French Pianist Elizabeth Sombart Releases New Album

Culture, Events, Music

From the opening selection “Nocturnes, Op. 9 No. 1_No. 1 in B-Flat Minor” to the closing “Nocturnes, posth._No. 21 in C minor” French pianist Elizabeth Sombart tickles the ivories with refinement in her 21-song album, Singing The Nocturnes. Sombart cultivates Frederic Chopin’s masterpieces into a splendid experience. It’s been said and it sounds cliché, that music is the universal language. So is love. Coincidence? Chopin (1810-184 grew up in Warsaw, Poland, lived during the Romanticism age (not to be confused with the New Romantics era that emerged in the UK in the late 1970s featuring such artists as Duran Duran, A Flock of Seagulls and Boy George). Certainly the worldview and the culture is nearly recognizable to us living today, but what hasn’t changed are the goose pimples you feel listening to the cascading piano keys or the savory rhythms.

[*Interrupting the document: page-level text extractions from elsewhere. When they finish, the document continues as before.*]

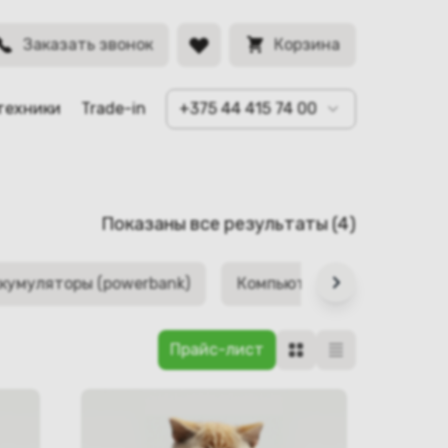
Заказать звонок
Корзина
техники
Trade-in
+375 44 415 74 00
Сортировк
Показаны все результаты (4)
самые
недавние
кумуляторы (powerbank)
Компьютерные аксессуар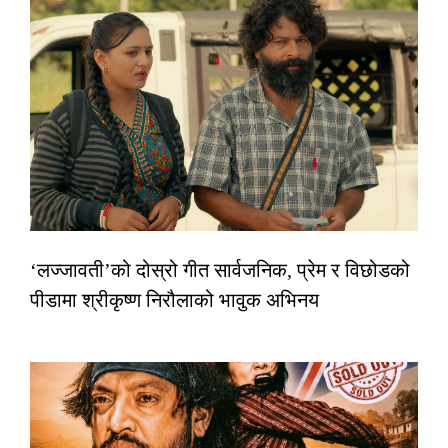
‘लज्जावती’को दोस्रो गीत सार्वजनिक, प्रेम र विछोडको
पीडामा श्रीकृष्ण निरौलाको भावुक अभिनय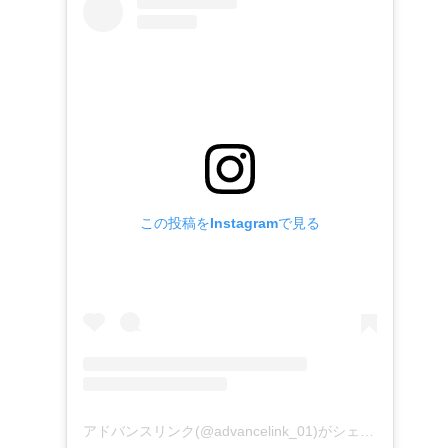
この投稿をInstagramで見る
アドバンスリンク(@advancelink_01)がシェアした投稿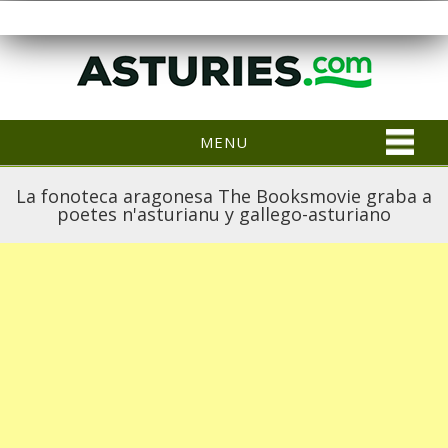
MENU
La fonoteca aragonesa The Booksmovie graba a
poetes n'asturianu y gallego-asturiano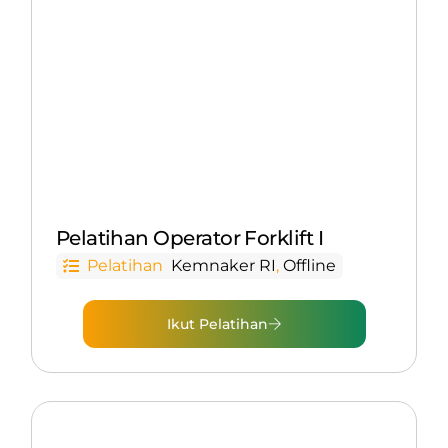
Pelatihan Operator Forklift I
Pelatihan
Kemnaker RI
,
Offline
Ikut Pelatihan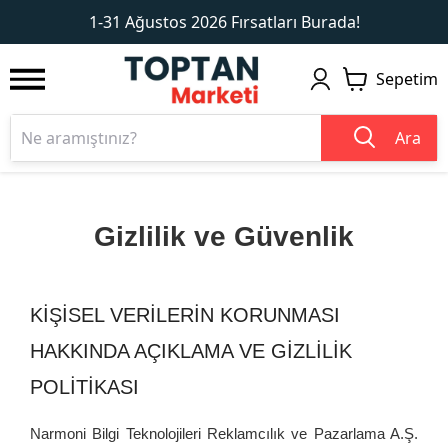
1
2
1-31 Ağustos 2026 Fırsatları Burada!
Sepetim
Ara
Gizlilik ve Güvenlik
KİŞİSEL VERİLERİN KORUNMASI
HAKKINDA AÇIKLAMA VE GİZLİLİK
POLİTİKASI
Narmoni Bilgi Teknolojileri Reklamcılık ve Pazarlama A.Ş.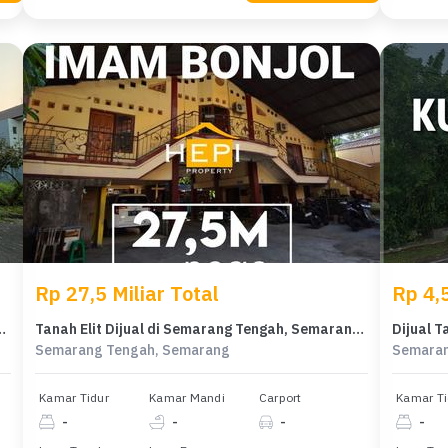
Rp 27,5 Miliar Total
Rp 4,5
embalang, Semarang, LT 450m²
Tanah Elit Dijual di Semarang Tengah, Semarang, Harga 27,5 Miliar
Semarang Tengah, Semarang
Semaran
Kamar Tidur
Kamar Mandi
Carport
Kamar Ti
-
-
-
-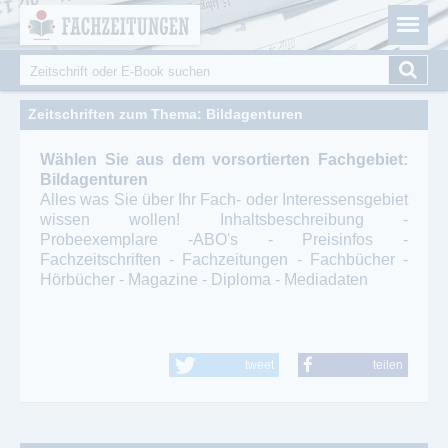
Fachzeitungen.de - Das unabhängige Portal für
Cookie-Einstellungen
Fachmagazine Fachpublikationen & eBooks
Suche
Suchformular
Zeitschriften zum Thema: Bildagenturen
Wählen Sie aus dem vorsortierten Fachgebiet:
Bildagenturen
Alles was Sie über Ihr Fach- oder Interessensgebiet
wissen wollen! Inhaltsbeschreibung -
Probeexemplare -ABO's - Preisinfos -
Fachzeitschriften - Fachzeitungen - Fachbücher -
Hörbücher - Magazine - Diploma - Mediadaten
tweet
teilen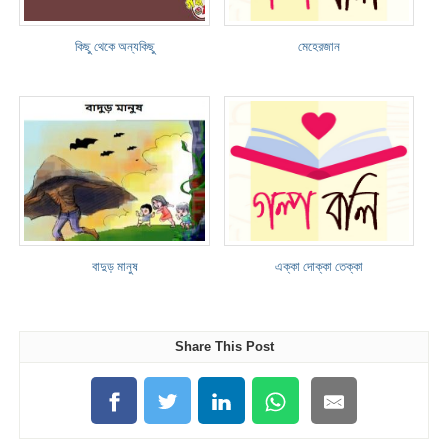
কিছু থেকে অন্যকিছু
মেহেরজান
বাদুড় মানুষ
এক্কা দোক্কা তেক্কা
Share This Post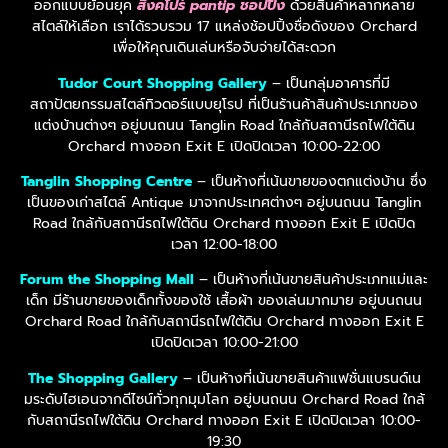
ออกแบบย้อนยุค
สิงคโปร์ pantip ชอปปิ้ง
ด้วยสินค้าหลากหลาย
สไตล์ให้เลือก เราได้รวบรวม 17 แหล่งช้อปปิ้งชื่อดังของ Orchard
เพื่อให้คุณเดินเล่นหรือจับจ่ายได้สะดวก
Tudor Court Shopping Gallery
– เป็นกลุ่มอาคารที่มี
สถาปัตยกรรมสไตล์ทิวดอร์แบบยุโรป ที่เป็นร้านค้าสินค้าประเภทของ
แต่งบ้านต่างๆ อยู่บนถนน Tanglin Road ใกล้กับสถานีรถไฟใต้ดิน
Orchard ทางออก Exit E เปิดปิดเวลา 10:00-22:00
Tanglin Shopping Centre
– เป็นห้างที่เน้นขายของตกแต่งบ้าน ซึ่ง
เป็นของเก่าสไตล์ Antique มาจากประเทศต่างๆ อยู่บนถนน Tanglin
Road ใกล้กับสถานีรถไฟใต้ดิน Orchard ทางออก Exit E เปิดปิด
เวลา 12:00-18:00
Forum the Shopping Mall
– เป็นห้างที่เน้นขายสินค้าประเภทแม่และ
เด็ก มีร้านขายของเด็กทั้งของใช้ เสื้อผ้า ของเล่นมากมาย อยู่บนถนน
Orchard Road ใกล้กับสถานีรถไฟใต้ดิน Orchard ทางออก Exit E
เปิดปิดเวลา 10:00-21:00
The Shopping Gallery
– เป็นห้างที่เน้นขายสินค้าแฟชั่นแบรนด์เน
มระดับไฮเอนจากดีไซน์ทั่วทุกมุมโลก อยู่บนถนน Orchard Road ใกล้
กับสถานีรถไฟใต้ดิน Orchard ทางออก Exit E เปิดปิดเวลา 10:00-
19:30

Rousing just enough to pepper into the midnight air, these ‘nocturnal’ pieces are considered Chopin’s opus. Sombart embarks on a sonic journey that many have challenged, but few can capture the ethos. I can’t begin to count the number of practice hours and studying the former Strasbourg Conservatory student and first-prize at the National Piano and Chamber Music Awards’ winner has dedicated to mastering these works. It’s staggering to think of the talent needed to capture the wispy moments that factor just the same as the faster-charging arrangements. Sombart, who studied under such notables as Argentinian Bruno Leonardo Gelber, German-born and London-based Peter Feuchtwanger and Austria’s Hilde Langer-Rühl is the rudder to the ship. She never lets the listener go off course or feel off balance. Each piece is like a linear movement that expands into an introspective charted course.

With such a wide selection to listen to, and with each one sounding so superb and vibrant, it’s difficult to focus on just a few pieces. For the sake of the review, I’d like to highlight “Nocturnes, Op. 27 No. 2_No. 8 in D-Flat Major” and “Nocturnes, Op. 48 No. 2_No. 14 in F-Sharp Minor”. These works both feature an enchanting cadence with “Nocturnes, Op. 27 No. 2_No. 8 in D-Flat Major” breathing like a fine glass of wine, with two opposing melodies coloring the tones. I recognized the piece from somewhere, I believe a Roger Moore James Bond movie, leading me to believe the song also has a sleek air. In “Nocturnes, Op. 48 No. 2_No. 14 in F-Sharp Minor” crossing patterns too, collide and live parallel all the same.

Listening to the entire album, all 21 pieces, might scare off some listeners. It shouldn’t. I would also suggest this song to introduce young listeners to classical music. It has moments of euphoria and rare beauty that pop music can never achieve. Young piano students, too, will find Sombart’s playing style inspiring. She certainly has set the bar very high. Maybe it’s time to bring back Romanticism – only this time it will be a pop culture movement based on Chopin’s work with Sombart at the helm. His masterpieces are in great hands.